Problems to solve
1) In the passage on Lalla Essaydi's photograph, which painting does the woman's pose reference?
2) Rewrite the passage on Lalla Essaydi's photograph starting at "A woman reclines, her" and ending at "the artist explains.", putting "camera" in place of "lens".

Source passage
********
A woman reclines, her body twisted away from us, face turned towards the lens. To those with a background knowledge of European art history, her pose is immediately recognisable as a reference to La Grande Odalisque, an 1814 oil painting by Jean Auguste Dominique Ingres which sits in the collection of the Louvre, Paris. Made in 2008, the photograph is from a series titled Les Femmes du Maroc by artist Lalla Essaydi (b. 1956) and is currently on show alongside three other major bodies of work – Converging Territories (2002-2004), Harem (2009) and Bullets (2009-2014) – at Edwynn Houk Gallery, New York. “I want the viewer to become aware of Orientalism as a projection of the sexual fantasies of Western male artists – in other words as a voyeuristic tradition,” the artist explains.
********
Rows
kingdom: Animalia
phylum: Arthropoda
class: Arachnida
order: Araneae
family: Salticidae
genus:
********
The answers
1) La Grande Odalisque, an 1814 oil painting by Jean Auguste Dominique Ingres.

2)
A woman reclines, her body twisted away from us, face turned towards the camera. To those with a background knowledge of European art history, her pose is immediately recognisable as a reference to La Grande Odalisque, an 1814 oil painting by Jean Auguste Dominique Ingres which sits in the collection of the Louvre, Paris. Made in 2008, the photograph is from a series titled Les Femmes du Maroc by artist Lalla Essaydi (b. 1956) and is currently on show alongside three other major bodies of work – Converging Territories (2002-2004), Harem (2009) and Bullets (2009-2014) – at Edwynn Houk Gallery, New York. “I want the viewer to become aware of Orientalism as a projection of the sexual fantasies of Western male artists – in other words as a voyeuristic tradition,” the artist explains.